Artificial Intelligence-Assisted Learning for Nursing Drug Calculation

March 27, 2026 updated by: Mohamed Fakhry Ahmed Salem, Alexandria University

Adaptive AI-Based Mobile Simulation for Drug Calculation Competency in Nurses: A Mixed-Methods RCT

The purpose of this study is to evaluate how an Artificial Intelligence -assisted learning platform affects nurses' ability to calculate medication dosages accurately. Drug calculation is a critical skill in nursing, and errors can significantly impact patient safety.

While traditional teaching methods are standard, they may not provide the personalized feedback needed for such a high-stakes task. This study compares two groups of nurses: one group using an Artificial Intelligence-driven software that provides interactive scenarios and real-time guidance, and another group receiving traditional classroom instruction.

The researchers aim to determine whether the AI approach leads to:

Improved theoretical knowledge of drug calculations. Enhanced clinical decision-making during medication administration. Increased nurses' confidence (self-efficacy) in performing these tasks in real clinical settings.

In addition, a qualitative component conducted using focus group discussions to explore participants' acceptance, perceived usefulness, usability, and overall perceptions of the AI-assisted learning platform.

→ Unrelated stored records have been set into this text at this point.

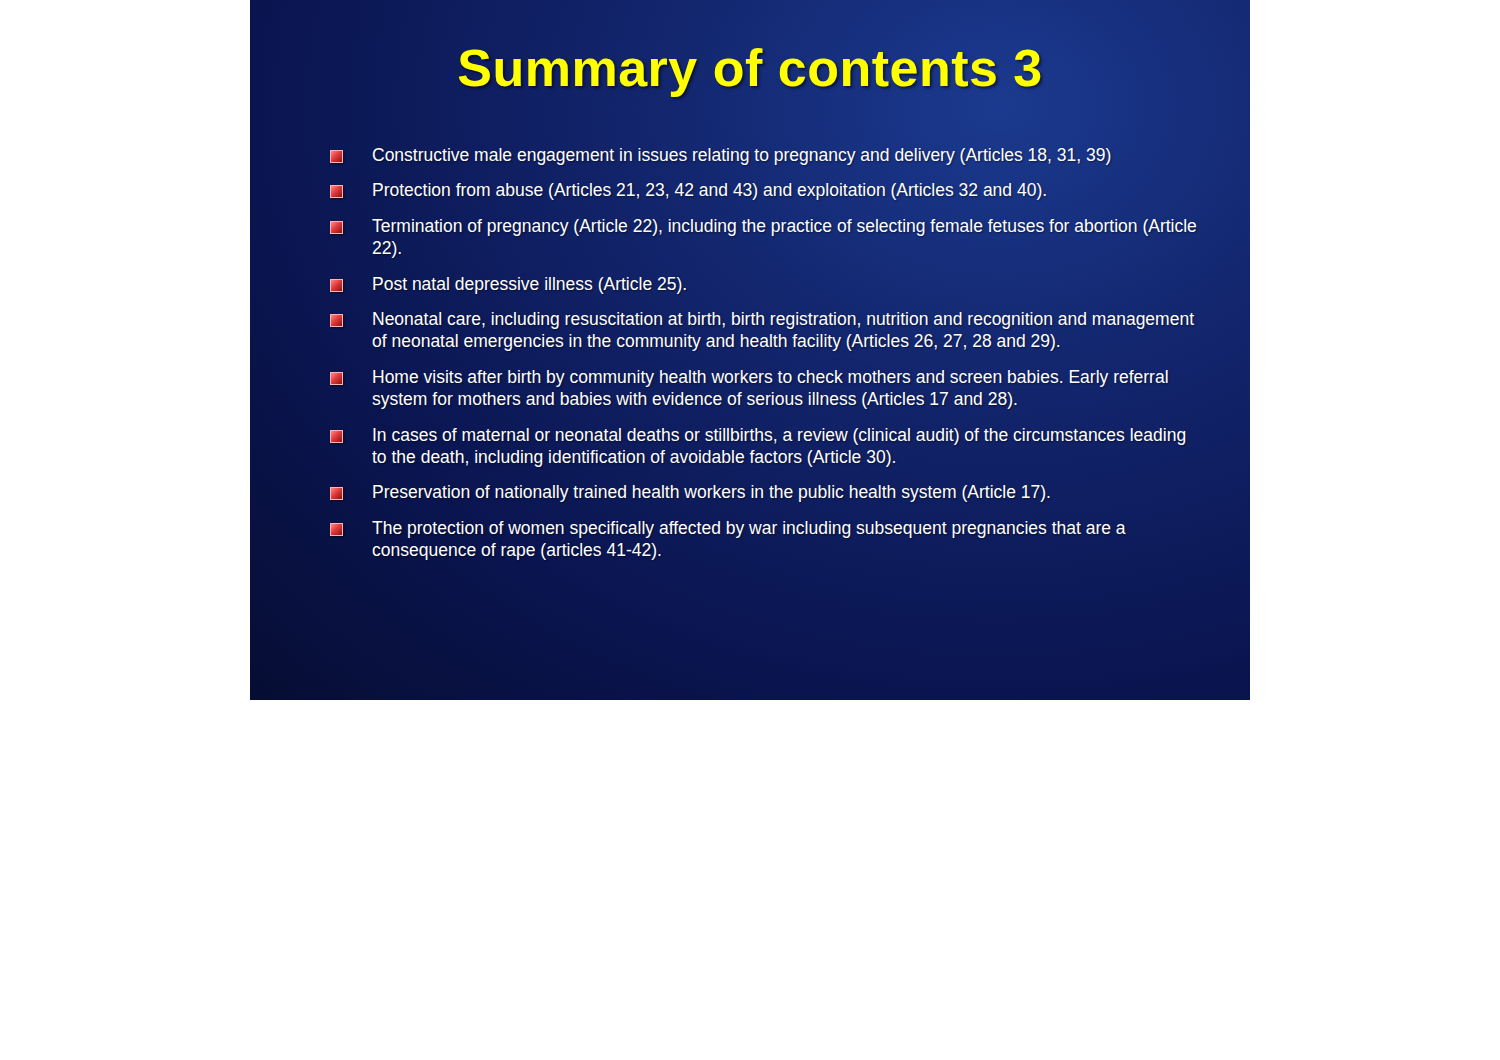Summary of contents 3
Constructive male engagement in issues relating to pregnancy and delivery (Articles 18, 31, 39)
Protection from abuse (Articles 21, 23, 42 and 43) and exploitation (Articles 32 and 40).
Termination of pregnancy (Article 22), including the practice of selecting female fetuses for abortion (Article 22).
Post natal depressive illness (Article 25).
Neonatal care, including resuscitation at birth, birth registration, nutrition and recognition and management of neonatal emergencies in the community and health facility (Articles 26, 27, 28 and 29).
Home visits after birth by community health workers to check mothers and screen babies. Early referral system for mothers and babies with evidence of serious illness (Articles 17 and 28).
In cases of maternal or neonatal deaths or stillbirths, a review (clinical audit) of the circumstances leading to the death, including identification of avoidable factors (Article 30).
Preservation of nationally trained health workers in the public health system (Article 17).
The protection of women specifically affected by war including subsequent pregnancies that are a consequence of rape (articles 41-42).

This qualitative inquiry provides a deeper insight into nurses' experiences, attitudes toward AI integration in education, and their opinions regarding the effectiveness of the teaching and learning strategies used within the platform.

Study Overview

Detailed Description

Medication administration errors are a significant challenge in nursing practice, particularly in high-acuity environments such as cardiovascular and critical care units. This study evaluates the effectiveness of an Artificial Intelligence-driven educational intervention designed to bridge the gap between theoretical knowledge and clinical application in drug calculations.

Study Design

This study employed a mixed-methods design comprising a quasi-experimental pretest-posttest approach with a control group, complemented by a qualitative focus group component. Participants were allocated to either an experimental group receiving Artificial Intelligence-assisted learning or a control group receiving traditional instruction

The Intervention (ٍStudy Group)

Participants in the experimental group used Artificial Intelligence-assisted learning software designed to enhance their educational experience through several advanced features. The software provides Adaptive Learning Paths, which adjust calculation complexity in accordance with the nurse's performance. Additionally, it offers Real-Time Feedback, ensuring immediate corrections and step-by-step guidance for complex drug dosing. Lastly, the software incorporates Artificial Intelligence-based Clinical Simulations that create high-pressure clinical decision-making scenarios for learners.

The Control Group

Participants in the control group received traditional teaching methods that encompassed standard lectures and paper-based practice sessions specifically aimed at drug calculation. This approach covered the same core curriculum as the experimental group but did not incorporate any Artificial Intelligence assistance.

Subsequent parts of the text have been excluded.